→ Job: Count the lines below that contain the word "achat", and give only that number.

━━ Listed entries

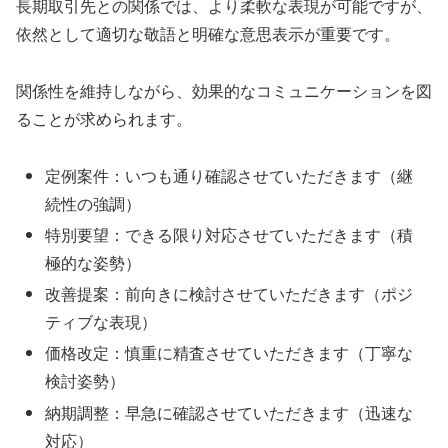
長期取引先との関係では、より柔軟な表現が可能ですが、
依然として適切な敬語と明確な意思表示が重要です。
関係性を維持しながら、効果的なコミュニケーションを図
ることが求められます。
定例案件：いつも通り確認させていただきます（継
続性の強調）
特別要望：できる限り対応させていただきます（積
極的な姿勢）
改善提案：前向きに検討させていただきます（ポジ
ティブな表現）
価格改定：慎重に精査させていただきます（丁寧な
検討姿勢）
納期調整：早急に確認させていただきます（迅速な
対応）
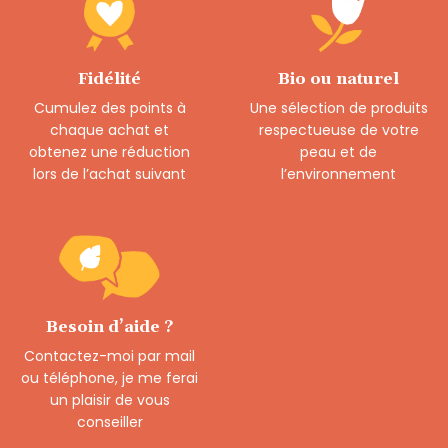
Fidélité
Bio ou naturel
Cumulez des points à
Une sélection de produits
chaque achat et
respectueuse de votre
obtenez une réduction
peau et de
lors de l’achat suivant
l’environnement
Besoin d’aide ?
Contactez-moi par mail
ou téléphone, je me ferai
un plaisir de vous
conseiller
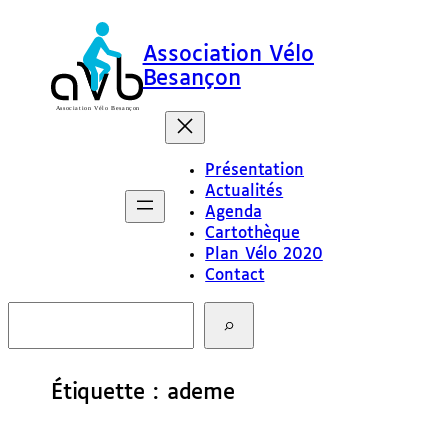
Aller
au
Association Vélo
contenu
Besançon
Présentation
Actualités
Agenda
Cartothèque
Plan Vélo 2020
Contact
R
e
c
h
e
Étiquette :
ademe
r
c
h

━━━━

→ Result of the exercise: 2